Many black South Africans steer clear of brandy in favour of imported whisky. Increasingly their Afrikaans-speaking counterparts are following suit.

“It's not the kind of thing I'll fill my cabinet with,” Basson said.

“Brandewyn” was first distilled on a Dutch ship in Cape Town's harbour in 1672 and with the Cape vineyards providing the base product, became the spirit of choice for white South Africans for the next 300 years.

But it has fallen to 28 percent of the R19.4 billion ($1.5 billion) annual spirits market from more than half in 1994, the year Nelson Mandela became president, and the industry is now angling for state support.

Whisky has climbed to more than 40 percent of spirits sales in 2014, capturing most of the premium market as black middle-class drinkers buy expensive bottles of single malt to share in night clubs.

Spirit consumption fell across the board in a 2009 recession but brandy never recovered as global drinks groups Diageo and Pernod-Ricard took advantage of a European Union free trade deal that ended whisky import duties in 2012.

“The brandy guys were caught napping. They really allowed the whisky companies the space,” said Mike Mabasa, head of corporate relations at Diageo unit Brandhouse.

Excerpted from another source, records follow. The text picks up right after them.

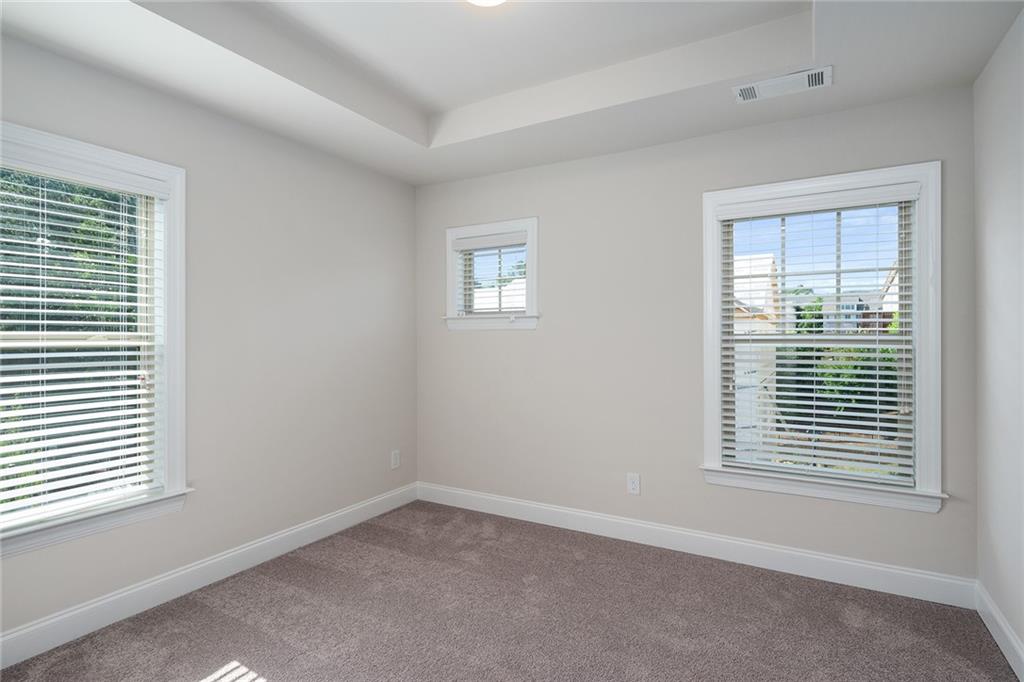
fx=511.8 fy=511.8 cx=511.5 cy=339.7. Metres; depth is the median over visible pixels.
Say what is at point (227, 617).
carpet floor
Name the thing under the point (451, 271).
small window
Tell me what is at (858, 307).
house
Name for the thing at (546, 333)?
back wall
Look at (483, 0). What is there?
ceiling light
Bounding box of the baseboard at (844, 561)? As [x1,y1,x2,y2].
[416,483,975,607]
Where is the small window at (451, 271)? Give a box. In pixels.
[444,217,539,331]
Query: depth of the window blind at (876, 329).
2.69 m
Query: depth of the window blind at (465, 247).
3.73 m
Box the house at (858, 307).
[788,289,892,333]
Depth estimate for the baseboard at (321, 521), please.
2.49 m
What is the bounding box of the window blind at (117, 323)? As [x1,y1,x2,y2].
[0,154,166,530]
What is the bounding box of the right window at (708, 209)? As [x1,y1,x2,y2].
[699,162,944,512]
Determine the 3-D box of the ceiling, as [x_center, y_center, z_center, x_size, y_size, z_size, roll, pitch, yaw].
[-0.167,-1.346,1.711,3.499,0.298,3.735,0,0,30]
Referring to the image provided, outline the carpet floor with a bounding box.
[0,500,1020,681]
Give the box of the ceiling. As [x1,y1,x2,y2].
[0,0,1023,185]
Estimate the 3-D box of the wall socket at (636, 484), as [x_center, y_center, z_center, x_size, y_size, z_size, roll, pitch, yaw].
[0.756,0.893,3.179,0.079,0.127,0.008,0,0,30]
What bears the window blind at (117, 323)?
attached to the window at (167, 303)
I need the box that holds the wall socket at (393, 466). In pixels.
[390,449,400,468]
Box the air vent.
[733,66,831,102]
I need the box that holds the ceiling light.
[465,0,507,6]
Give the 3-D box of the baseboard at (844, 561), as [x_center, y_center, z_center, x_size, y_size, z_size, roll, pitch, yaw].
[0.700,1.188,3.229,3.394,0.132,0.016,0,0,30]
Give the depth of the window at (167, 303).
2.42 m
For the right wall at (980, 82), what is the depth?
2.09 m
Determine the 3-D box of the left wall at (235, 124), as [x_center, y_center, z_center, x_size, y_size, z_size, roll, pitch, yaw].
[-1.717,-0.137,2.566,0.160,2.811,3.738,0,0,30]
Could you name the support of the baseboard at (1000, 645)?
attached to the right wall at (980, 82)
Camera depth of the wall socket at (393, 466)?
3.82 m
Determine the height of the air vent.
0.014 m
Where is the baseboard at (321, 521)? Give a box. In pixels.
[0,483,417,670]
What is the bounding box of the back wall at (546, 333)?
[416,85,977,586]
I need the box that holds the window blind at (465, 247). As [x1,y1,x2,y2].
[452,231,524,318]
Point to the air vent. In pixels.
(778, 82)
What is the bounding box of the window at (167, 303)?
[0,123,189,558]
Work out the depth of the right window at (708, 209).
2.67 m
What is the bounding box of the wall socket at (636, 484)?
[626,472,640,495]
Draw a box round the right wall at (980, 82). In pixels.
[973,5,1023,671]
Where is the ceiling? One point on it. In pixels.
(431, 156)
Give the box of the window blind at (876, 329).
[718,187,918,488]
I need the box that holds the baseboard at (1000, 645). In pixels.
[974,580,1023,681]
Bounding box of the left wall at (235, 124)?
[0,31,419,652]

Brandy makers have since tried to go up-market with adverts featuring Hollywood stars Jamie Foxx and Idris Elba but are struggling to shake off the image of burly white men mixing local brands such as Klipdrift or KWV with coca-cola.

Last year, sales fell to a three-decade low of 33 million litres.

With overall per capita alcohol consumption dropping in South Africa, the brandy industry knows future growth is unlikely to come from new drinkers or existing ones increasing their intake.

“Brandy growth can only be achieved by restoring market share and premium-ising,” said Christelle Reade-Jahn, director of the South African Brandy Foundation.

Give brandy a break

The industry argues that brandy's falling market share has hurt wine farmers and communities in Western Cape and Northern Cape provinces and it has asked for tax breaks of up to 200 million rand ($15 million)a year.

The treasury declined to comment although it noted the industry's view in February's budget. Brandy's rivals have made clear they would put up a fight, however.

“The whisky industry would maintain that the playing field should be level and giving brandy any tax or excise breaks would distort it,” said Dirk Conradie, head of corporate affairs at Pernod Ricard's South African unit.

Instead, brandy's salvation may lie overseas.

At the moment, only 8 percent of South Africa's brandy is exported, most of that to a few US cities and pockets of Europe, making expansion into foreign markets a possibility, Reade-Jahn said.

India, the world's largest brandy consumer, and the growing premium markets of Nigeria, Ghana and Angola beckon, she said.

The strategy includes a plan to assign the spirit its own Geographic Indicator, much in the way that the French brandy Cognac has taken the name of that region. A catchy name would be required.